*Your goal:* A verbatim copy of every entry is required. Produce it now.
Data section start
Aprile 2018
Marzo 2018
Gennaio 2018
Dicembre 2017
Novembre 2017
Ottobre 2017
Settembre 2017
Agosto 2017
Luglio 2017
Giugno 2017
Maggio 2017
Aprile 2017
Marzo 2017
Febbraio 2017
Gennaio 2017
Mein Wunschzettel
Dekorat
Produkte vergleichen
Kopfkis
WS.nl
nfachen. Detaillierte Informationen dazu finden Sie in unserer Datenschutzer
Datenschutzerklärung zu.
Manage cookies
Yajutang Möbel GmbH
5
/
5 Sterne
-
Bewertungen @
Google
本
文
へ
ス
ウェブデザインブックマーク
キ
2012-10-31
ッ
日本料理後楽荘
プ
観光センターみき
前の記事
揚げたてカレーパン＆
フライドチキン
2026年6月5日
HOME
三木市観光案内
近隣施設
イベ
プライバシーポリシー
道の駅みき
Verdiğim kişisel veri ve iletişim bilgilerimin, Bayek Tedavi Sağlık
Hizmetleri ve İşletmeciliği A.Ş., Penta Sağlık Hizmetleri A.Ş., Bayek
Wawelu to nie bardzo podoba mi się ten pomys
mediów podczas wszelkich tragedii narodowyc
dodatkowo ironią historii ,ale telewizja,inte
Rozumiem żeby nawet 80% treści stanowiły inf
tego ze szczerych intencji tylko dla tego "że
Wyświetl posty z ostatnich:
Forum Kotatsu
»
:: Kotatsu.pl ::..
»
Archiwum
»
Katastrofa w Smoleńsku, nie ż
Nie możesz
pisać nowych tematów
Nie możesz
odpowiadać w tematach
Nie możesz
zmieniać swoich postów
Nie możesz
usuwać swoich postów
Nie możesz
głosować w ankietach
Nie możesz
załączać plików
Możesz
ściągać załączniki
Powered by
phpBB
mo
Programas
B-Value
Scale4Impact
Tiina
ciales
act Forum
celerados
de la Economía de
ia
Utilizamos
Data section end
*Written solution:*
Aprile 2018
Marzo 2018
Gennaio 2018
Dicembre 2017
Novembre 2017
Ottobre 2017
Settembre 2017
Agosto 2017
Luglio 2017
Giugno 2017
Maggio 2017
Aprile 2017
Marzo 2017
Febbraio 2017
Gennaio 2017
Mein Wunschzettel
Dekorat
Produkte vergleichen
Kopfkis
WS.nl
nfachen. Detaillierte Informationen dazu finden Sie in unserer Datenschutzer
Datenschutzerklärung zu.
Manage cookies
Yajutang Möbel GmbH
5
/
5 Sterne
-
Bewertungen @
Google
本
文
へ
ス
ウェブデザインブックマーク
キ
2012-10-31
ッ
日本料理後楽荘
プ
観光センターみき
前の記事
揚げたてカレーパン＆
フライドチキン
2026年6月5日
HOME
三木市観光案内
近隣施設
イベ
プライバシーポリシー
道の駅みき
Verdiğim kişisel veri ve iletişim bilgilerimin, Bayek Tedavi Sağlık
Hizmetleri ve İşletmeciliği A.Ş., Penta Sağlık Hizmetleri A.Ş., Bayek
Wawelu to nie bardzo podoba mi się ten pomys
mediów podczas wszelkich tragedii narodowyc
dodatkowo ironią historii ,ale telewizja,inte
Rozumiem żeby nawet 80% treści stanowiły inf
tego ze szczerych intencji tylko dla tego "że
Wyświetl posty z ostatnich:
Forum Kotatsu
»
:: Kotatsu.pl ::..
»
Archiwum
»
Katastrofa w Smoleńsku, nie ż
Nie możesz
pisać nowych tematów
Nie możesz
odpowiadać w tematach
Nie możesz
zmieniać swoich postów
Nie możesz
usuwać swoich postów
Nie możesz
głosować w ankietach
Nie możesz
załączać plików
Możesz
ściągać załączniki
Powered by
phpBB
mo
Programas
B-Value
Scale4Impact
Tiina
ciales
act Forum
celerados
de la Economía de
ia
Utilizamos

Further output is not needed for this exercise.